On 04/04/2025 18:12, Liam R. Howlett wrote:
+To authors of v7 series referenced in [1]
- Nikita Kalyazin kalyazin@amazon.com [250404 11:44]:
This series is built on top of the Fuad's v7 "mapping guest_memfd backed memory at the host" [1].
I didn't see their addresses in the to/cc, so I added them to my response as I reference the v7 patch set below.
Hi Liam,
Thanks for the feedback and for extending the list.
With James's KVM userfault [2], it is possible to handle stage-2 faults in guest_memfd in userspace. However, KVM itself also triggers faults in guest_memfd in some cases, for example: PV interfaces like kvmclock, PV EOI and page table walking code when fetching the MMIO instruction on x86. It was agreed in the guest_memfd upstream call on 23 Jan 2025 [3] that KVM would be accessing those pages via userspace page tables.
Thanks for being open about the technical call, but it would be better to capture the reasons and not the call date. I explain why in the linking section as well.
Thanks for bringing that up. The document mostly contains the decision itself. The main alternative considered previously was a temporary reintroduction of the pages to the direct map whenever a KVM-internal access is required. It was coming with a significant complexity of guaranteeing correctness in all cases [1]. Since the memslot structure already contains a guest memory pointer supplied by the userspace, KVM can use it directly when in the VMM or vCPU context. I will add this in the cover for the next version.
[1] https://lore.kernel.org/kvm/20240709132041.3625501-1-roypat@amazon.co.uk/T/#...
In order for such faults to be handled in userspace, guest_memfd needs to support userfaultfd.
Changes since v2 [4]:
- James: Fix sgp type when calling shmem_get_folio_gfp
- James: Improved vm_ops->fault() error handling
- James: Add and make use of the can_userfault() VMA operation
- James: Add UFFD_FEATURE_MINOR_GUEST_MEMFD feature flag
- James: Fix typos and add more checks in the test
Nikita
Please slow down...
This patch is at v3, the v7 patch that you are building off has lockdep issues [1] reported by one of the authors, and (sorry for sounding harsh about the v7 of that patch) the cover letter reads a bit more like an RFC than a set ready to go into linux-mm.
AFAIK the lockdep issue was reported on a v7 of a different change. I'm basing my series on [2] ("KVM: Mapping guest_memfd backed memory at the host for software protected VMs"), while the issue was reported on [2] ("KVM: Restricted mapping of guest_memfd at the host and arm64 support"), which is also built on top of [2]. Please correct me if I'm missing something.
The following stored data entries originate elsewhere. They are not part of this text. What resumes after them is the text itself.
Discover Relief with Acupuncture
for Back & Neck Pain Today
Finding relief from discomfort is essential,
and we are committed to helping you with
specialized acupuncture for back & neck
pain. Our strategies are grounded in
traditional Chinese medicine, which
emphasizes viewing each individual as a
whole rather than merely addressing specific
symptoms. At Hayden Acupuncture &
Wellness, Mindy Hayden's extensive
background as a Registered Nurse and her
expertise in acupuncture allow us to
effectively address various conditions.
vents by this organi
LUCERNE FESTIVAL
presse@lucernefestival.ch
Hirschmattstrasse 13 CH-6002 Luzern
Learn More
The key feature that is required by my series is the ability to mmap guest_memfd when the VM type allows. My understanding is no-one is opposed to that as of now, that's why I assumed it's safe to build on top of that.
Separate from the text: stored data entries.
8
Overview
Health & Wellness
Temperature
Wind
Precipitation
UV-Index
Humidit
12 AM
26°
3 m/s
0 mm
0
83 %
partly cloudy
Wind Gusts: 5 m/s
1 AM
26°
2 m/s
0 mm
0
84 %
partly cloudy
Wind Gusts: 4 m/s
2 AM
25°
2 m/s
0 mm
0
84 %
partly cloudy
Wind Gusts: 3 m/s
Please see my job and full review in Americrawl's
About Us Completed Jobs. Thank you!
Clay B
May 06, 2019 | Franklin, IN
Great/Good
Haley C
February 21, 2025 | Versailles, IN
[2] https://lore.kernel.org/kvm/20250318161823.4005529-1-tabba@google.com/T/ [3] https://lore.kernel.org/all/diqz1puanquh.fsf@ackerleytng-ctop.c.googlers.com...
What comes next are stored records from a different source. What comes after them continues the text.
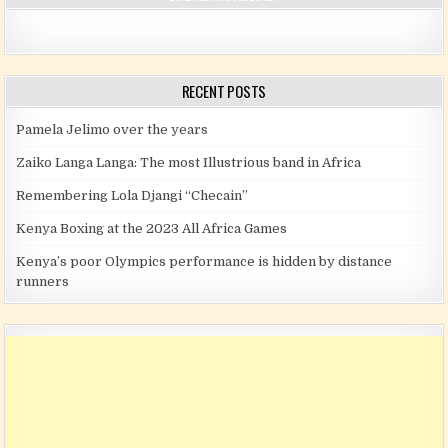
RECENT POSTS
Pamela Jelimo over the years
Zaiko Langa Langa: The most Illustrious band in Africa
Remembering Lola Djangi “Checain”
Kenya Boxing at the 2023 All Africa Games
Kenya’s poor Olympics performance is hidden by distance
runners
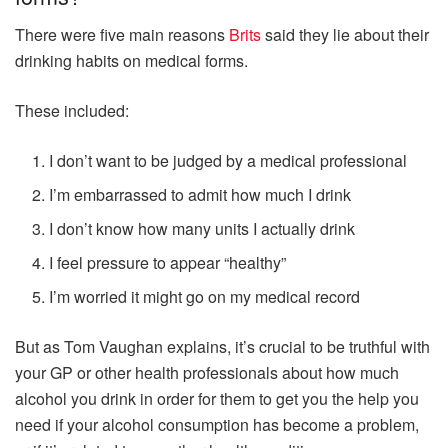
There were five main reasons
Brits
said they lie about their
drinking habits on medical forms.
These included:
I don’t want to be judged by a medical professional
I’m embarrassed to admit how much I drink
I don’t know how many units I actually drink
I feel pressure to appear “healthy”
I’m worried it might go on my medical record
But as Tom Vaughan explains, it’s crucial to be truthful with
your GP or other health professionals about how much
alcohol you drink in order for them to get you the help you
need if your alcohol consumption has become a problem,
Maybe the lockdep issue is just a patch ordering thing or removed in a later patch set, but that's not mentioned in the discovery email?
What exactly is the goal here and the path forward for the rest of us trying to build on this once it's in mm-new/mm-unstable?
Note that mm-unstable is shared with a lot of other people through linux-next, and we are really trying to stop breaking stuff on them.
Obviously v7 cannot go in until it works with lockdep - otherwise none of us can use lockdep which is not okay.
Also, I am concerned about the amount of testing in the v7 and v3 patch sets that did not bring up a lockdep issue..
[1] https://lore.kernel.org/kvm/20250318161823.4005529-1-tabba@google.com/T/ [2] https://lore.kernel.org/kvm/20250109204929.1106563-1-jthoughton@google.com/T... [3] https://docs.google.com/document/d/1M6766BzdY1Lhk7LiR5IqVR8B8mG3cr-cxTxOrAos...
If there is anything we need to know about the decisions in the call and that document, can you please pull it into this change log?
I don't think anyone can ensure google will not rename docs to some other office theme tomorrow - as they famously ditch basically every name and application.
Also, most of the community does not want to go to a 17 page (and growing) spreadsheet to hunt down the facts when there is an acceptable and ideal place to document them in git. It's another barrier of entry on reviewing your code as well.
But please, don't take this suggestion as carte blanche for copying a conversation from the doc, just give us the technical reasons for your decisions as briefly as possible.
[4] https://lore.kernel.org/kvm/20250402160721.97596-1-kalyazin@amazon.com/T/
[1]. https://lore.kernel.org/all/diqz1puanquh.fsf@ackerleytng-ctop.c.googlers.com...
Thanks, Liam